FIG. 3A to 3D and FIG. 4A to 4D show in each case an embodiment of a clamping spring 1 attached to a screwless connection element, which is designed as a cage tension spring 1 having a clamping limb 7, a contact limb 8, and a tensioning limb 9 according to FIG. 1A to 1D, having a contact element 5 designed as a contact sleeve 5 in the case of FIG. 3A to 3D and as a contact pin 5 in the case of FIG. 4A to 4D. FIGS. 3B and 4B each show a longitudinal section of the arrangement shown in the corresponding FIGS. 3A and 4A, FIGS. 3C and 4C show a perspective view, and FIGS. 3D and 4D show a cross section. The cage tension spring 1 is in each case mounted in a pretensioned manner on the contact element 5. When assembling the cage tension spring 1, the protruding section of the connection element 3 of the contact sleeve 5 (FIG. 3A to 3C) or the contact pin 5 (FIG. 4A to 4C) are introduced through the clamping opening 6 in such a way that the protruding section of the connection element 3 is at least partially in contact with the contact limb 8 of the cage tension spring 1 and the clamping extension 10 is also in contact with its clamping surface 11 on the protruding section of the connection element 3 if no conductor has yet been inserted. In addition, the clamping limb 7 of the clamping spring 1 is in contact with the end face of the contact element 1. This creates a force-fit connection and fixation of the cage tension spring 1 on the contact element 5.

Attention is drawn to the fact that all features that are apparent to a person skilled in the art from the present description, and the drawings, even if these features were only described in connection with certain further features, can be combined both individually and in any desired combinations with other features or groups of features disclosed in the present invention, unless this has been explicitly excluded or technical circumstances make such combinations impossible or meaningless. For the sake of brevity and legibility of the description, a comprehensive, express description of all possible combinations of features has been avoided. The scope of protection of the present invention defined by the claims is not restricted by the embodiments of the invention which are shown in detail in the description and the drawings and are only used by way of example. Modifications of the disclosed embodiments will be apparent to a person skilled in the art from the drawings, the description, and the accompanying claims. The word “having” cited in the claims does not exclude other elements or steps. The indefinite article “a” or “an” does not exclude a plurality. The combination of features that are claimed in different claims is not excluded.

LIST OF REFERENCE SIGNS

• 1 Clamping spring
• 2 Electrical conductor
• 2a Exposed wire end of an electrical conductor
• 3 Connection portion
• 4 Contact surface
• 5 Contact element
• 6 Clamping opening
• 7 Clamping limb
• 8 Contact limb
• 9 Tensioning limb
• 10 Clamping extension
• 11 Clamping surface
• 12 Knife edge
• E Direction of insertion

Claims

1. A clamping spring for a screwless connection terminal for connecting a conductor,

wherein the clamping spring has a clamping limb, a contact limb, and a tensioning limb, the tensioning limb being connected to the clamping limb and the contact limb, and the clamping limb and the contact limb being designed as intersecting limbs, wherein the clamping limb has a clamping opening through which the contact limb extends, such that the contact limb is in contact with an edge of the clamping opening remote from the tensioning limb in a pretensioned manner and an exposed wire end of a conductor can be clamped with the contact limb onto a contact surface of a contact element of a screwless connection terminal,

wherein the clamping limb has a clamping extension having a clamping surface,

characterized in that:

said clamping extension, starting from the free end of the clamping limb remote from the tensioning limb, initially being formed so as to extend away from the tensioning limb, being then formed so as to extend back in the direction of the tensioning limb in a substantially curved form, and finally being oriented in the direction of the contact limb.

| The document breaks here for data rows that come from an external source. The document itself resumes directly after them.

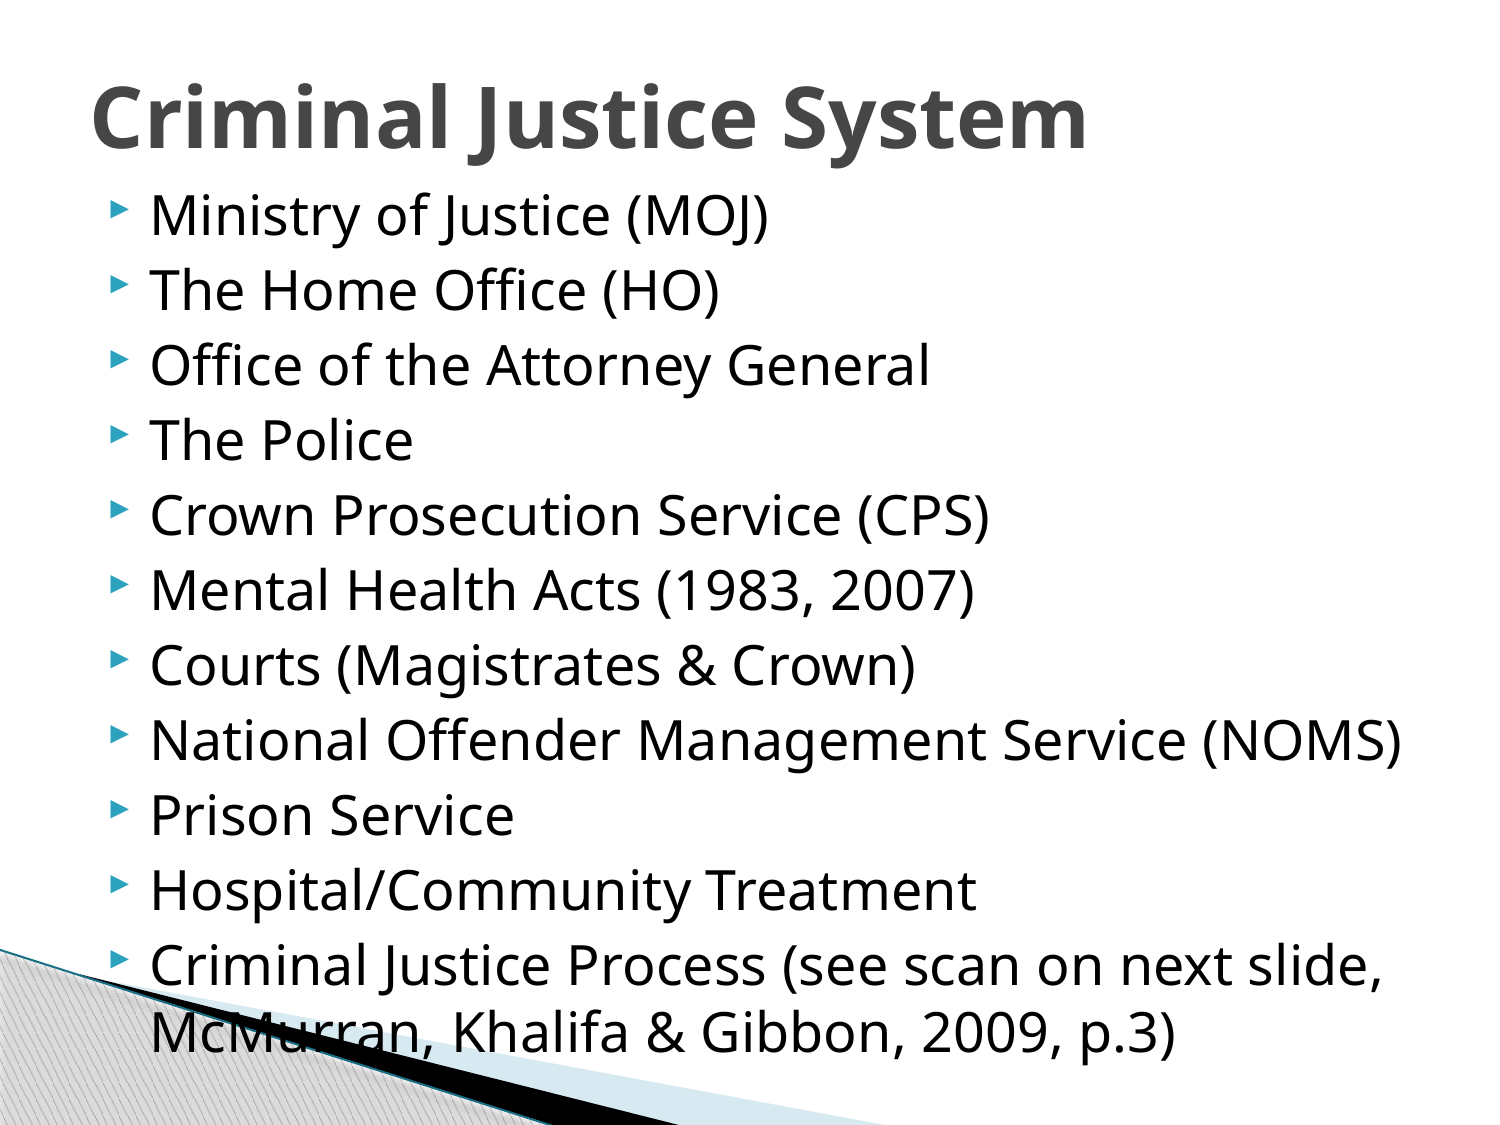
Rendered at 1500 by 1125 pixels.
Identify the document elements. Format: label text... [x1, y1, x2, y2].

list Ministry of Justice (MOJ) The Home Office (HO) Office of the Attorney General The Police Crown Prosecution Service (CPS) Mental Health Acts (1983, 2007) Courts (Magistrates & Crown) National Offender Management Service (NOMS) Prison Service Hospital/Community Treatment Criminal Justice Process (see scan on next slide, McMurran, Khalifa & Gibbon, 2009, p.3) [75, 185, 1425, 1106]
title Criminal Justice System [75, 45, 1425, 185]
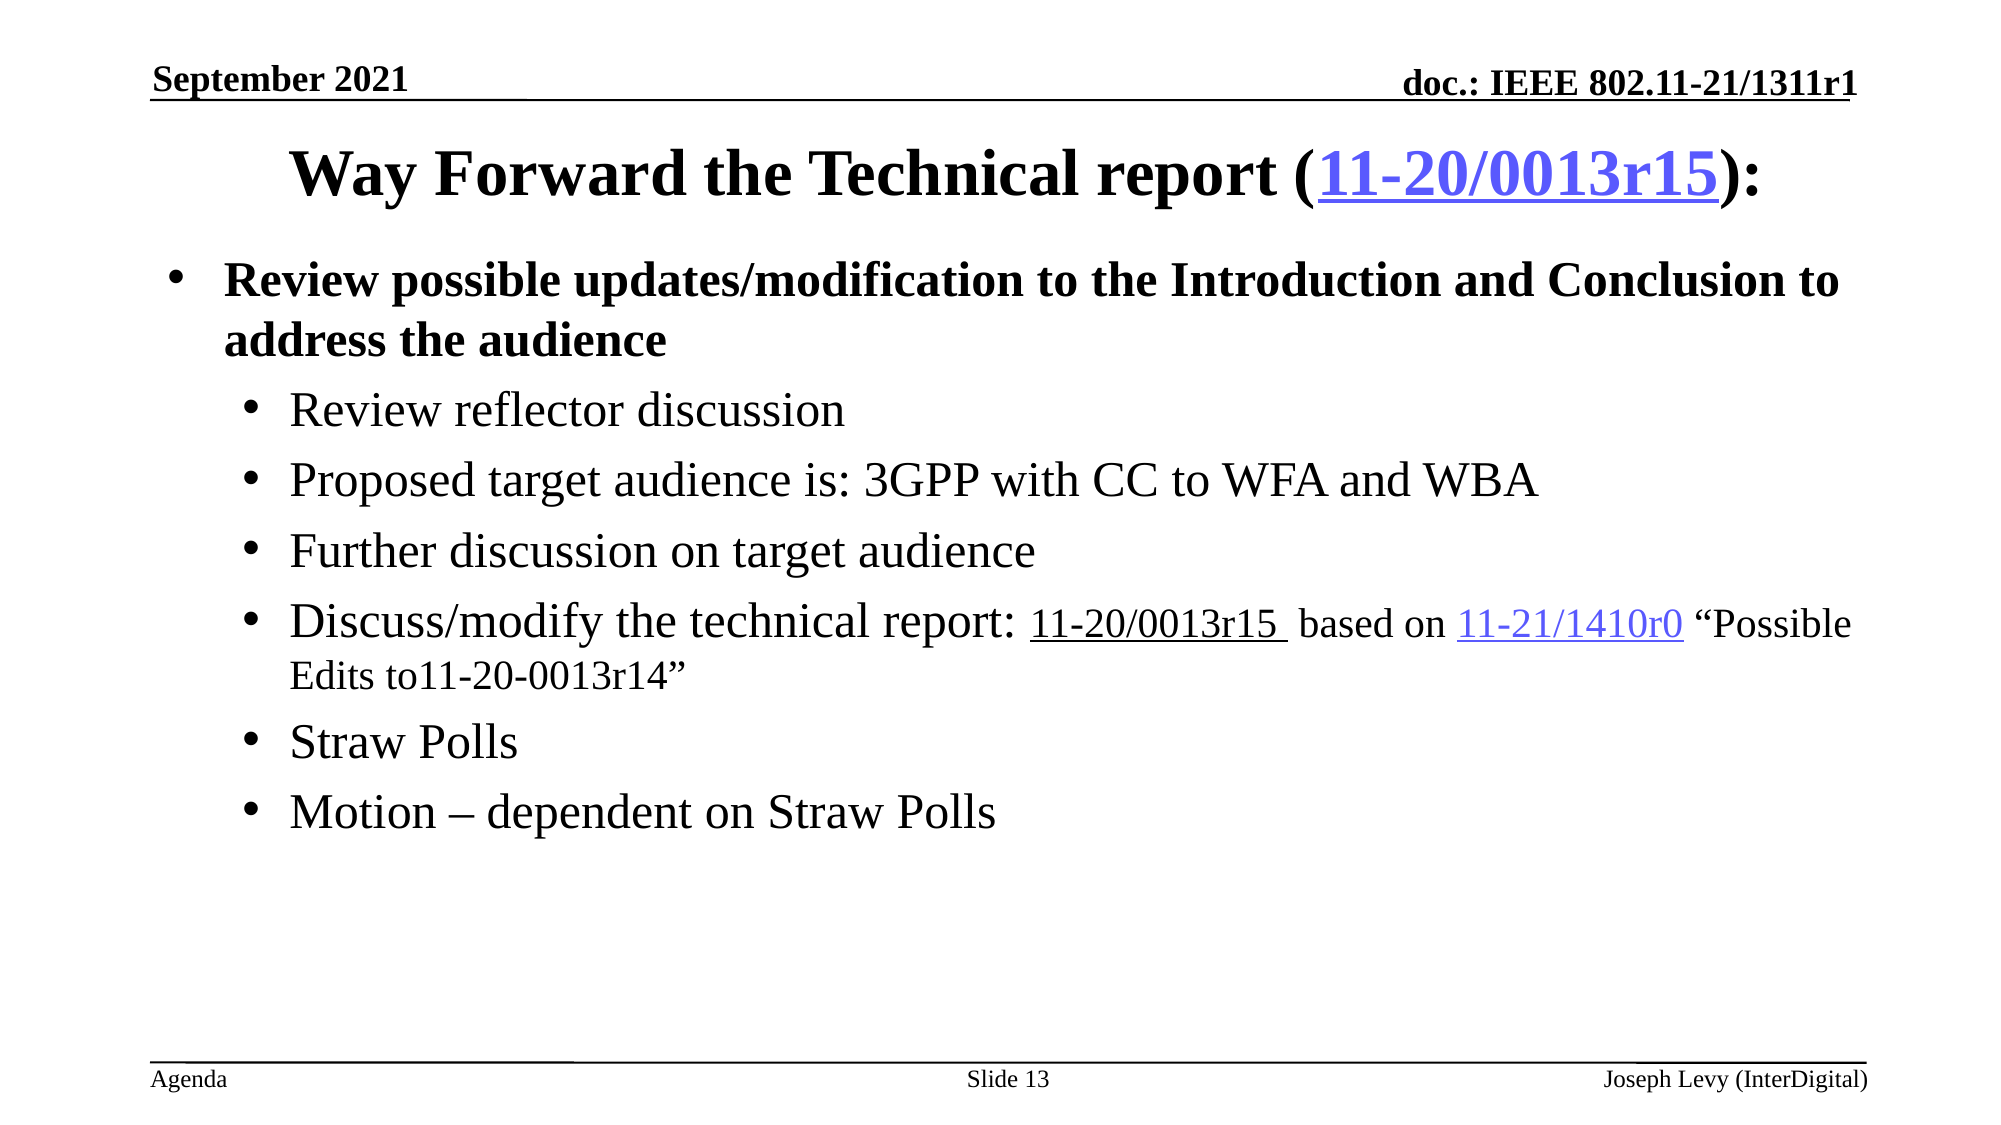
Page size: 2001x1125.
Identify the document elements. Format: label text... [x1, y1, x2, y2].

slide_number Slide 13 [950, 1061, 1067, 1123]
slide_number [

2. The clamping spring according to claim 1, characterized in that the clamping extension, starting from the free end of the clamping limb remote from the tensioning limb, is initially formed substantially semicircular having a curvature pointing away from the tensioning limb and is then aligned in an arcuate transition substantially parallel to the contact limb.

3. The clamping spring according to either claim 1, characterized in that the clamping extension is integrally formed on the clamping limb.

4. The clamping spring according to either claim 1, characterized in that the clamping extension is attached to the clamping limb by means of a joining process, wherein the joining can also be an integral joining process such as welding or soldering.

5. The clamping spring according to claim 1, characterized in that the clamping extension has the same material as the clamping spring.

6. The clamping spring according to claim 1, characterized in that the clamping surface of the clamping extension at least partially has a surface profiling.

7. The clamping spring according to claim 1, characterized in that the clamping spring and/or the clamping extension is designed as a whole as a single stamped and bent part.

8. The clamping spring according to claim 1, characterized in that the clamping surface forms a flat pressure region and/or in that the exposed wire end of the conductor can be pressed by means of the clamping surface of the clamping extension flat onto the contact surface of the contact element.

9. A screwless connection terminal for connecting an electrical conductor with a clamping spring according to claim 1, wherein the connection terminal has a contact element to which the conductor is to be electrically connected and which has a connection portion and a contact surface, wherein the conductor to be connected is to be clamped between a surface portion of the clamping surface of the clamping extension and the contact surface of the contact element.

10. The screwless connection terminal according to claim 9, characterized in that the clamping surface of the clamping extension and/or the contact surface of the contact element at least partially has a surface profiling.

11. An electrical plug connection, characterized in that it comprises at least one screwless connection terminal according to claim 9.